Специфичнее, в культуре, горько жаловался в 1909 и Андрей Белый, уж никакой не правый и не «шовинист»: «Главарями национальной культуры оказываются чуждые этой культуре люди… Посмотрите списки сотрудников газет и журналов России: кто музыкальные, литературные критики этих журналов? Вы увидите почти сплошь имена евреев; среди критиков этих есть талантливые и чуткие люди, есть немногие среди них, которые понимают задачи национальной культуры, быть может, и глубже русских; но то – исключения. Общая масса еврейских критиков совершенно чужда русскому искусству, пишет на жаргоне эсперанто и терроризирует всякую попытку углубить и обогатить русский язык»[1382].
В те самые годы предупреждал и дальнозоркий сионист Вл. Жаботинский, жалуясь на «передовые газеты, содержимые на еврейские деньги и переполненные сотрудниками-евреями»: «Когда евреи массами кинулись творить русскую политику, мы предсказали им, что ничего доброго отсюда не выйдет ни для русской политики, ни для еврейства»[1383].
Российская печать сыграла решающую роль в предреволюционном кадетско-интеллигентском штурме на правительство; её настроение, властно им захваченный, выразил депутат Думы А. И. Шингарёв: «Пусть эта власть тонет!

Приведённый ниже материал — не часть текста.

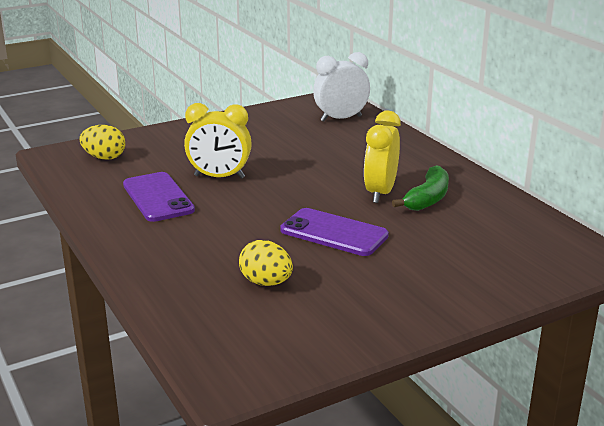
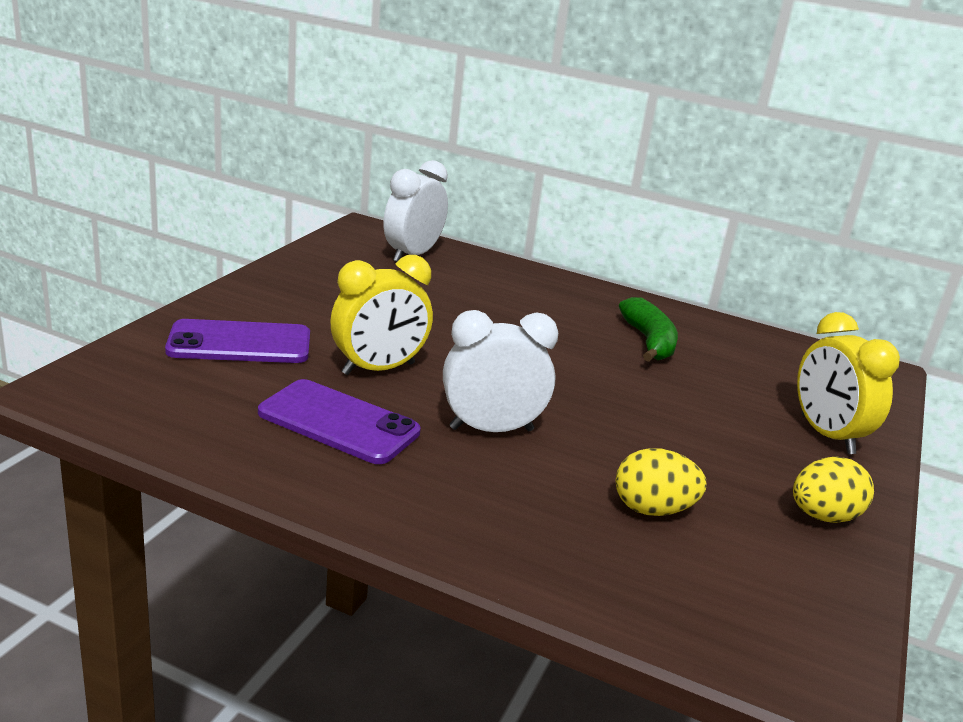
camera: 40 degrees left, 0 degrees up
yellow egg [79,125,125,160] -> yellow egg moved to [793,457,874,523]
purple phone [280,208,389,256] -> purple phone moved to [165,319,310,363]
yellow clock [364,111,401,203] -> yellow clock moved to [797,312,900,454]
none -> white clock [443,310,558,432]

Такой власти мы не можем бросить и обрывка верёвки!». К месту здесь упомянуть, что 1-я Дума вставала в память жертв белостокского погрома (не соглашаясь, как мы видели, что то была вооружённая битва анархистов с войсками), 2-я Дума – в честь убитого террористом Иоллоса; но когда Пуришкевич предложил почтить вставанием и память убитых на постах полицейских и солдат – его за то лишили слова и исключили из заседания: разгорячённым парламентариям тогда немыслимым казалось посочувствовать и тем, кто охраняет простой порядок в государстве, необходимый для них же всех, и для общей спокойной жизни.
Верно заключил, но поздно, но в оглядку на прошлое из эмигрантской «Еврейской трибуны» 1923 года, член Союза полноправия А. Кулишер: «В русско-еврейской общественной среде перед революцией действительно были люди и целые группы, деятельность которых характеризовалась… именно отсутствием чувства ответственности за разброд в умах русского еврейства… распространени[е] неопределённого и легкомысленного «революционизма»… Вся суть их политики была в том, чтобы быть левее кого-то другого. Всегда оставаясь в роли безответственных критиков, никогда не идя до конца, они видели своё назначение в том, чтобы говорить: «Мало!»… Эти люди были «демократами»… Но были и демократы в особенности, так и именовавшие себя «Еврейскою
Но что же – та «рептильная печать» – то есть ползком перед властями, печать русских националистов? «Русское знамя» Дубровина – говорят, из рук выпадало, до того грубо и бездарно. (А кстати, было запрещено рассылать его в армию, по возражению генералов.) Вероятно, не намного добротней была и «Земщина» – не знаю, не читал обеих. Оскопились, одряхлели и с 1905 потеряли читателей и «Московские Ведомости».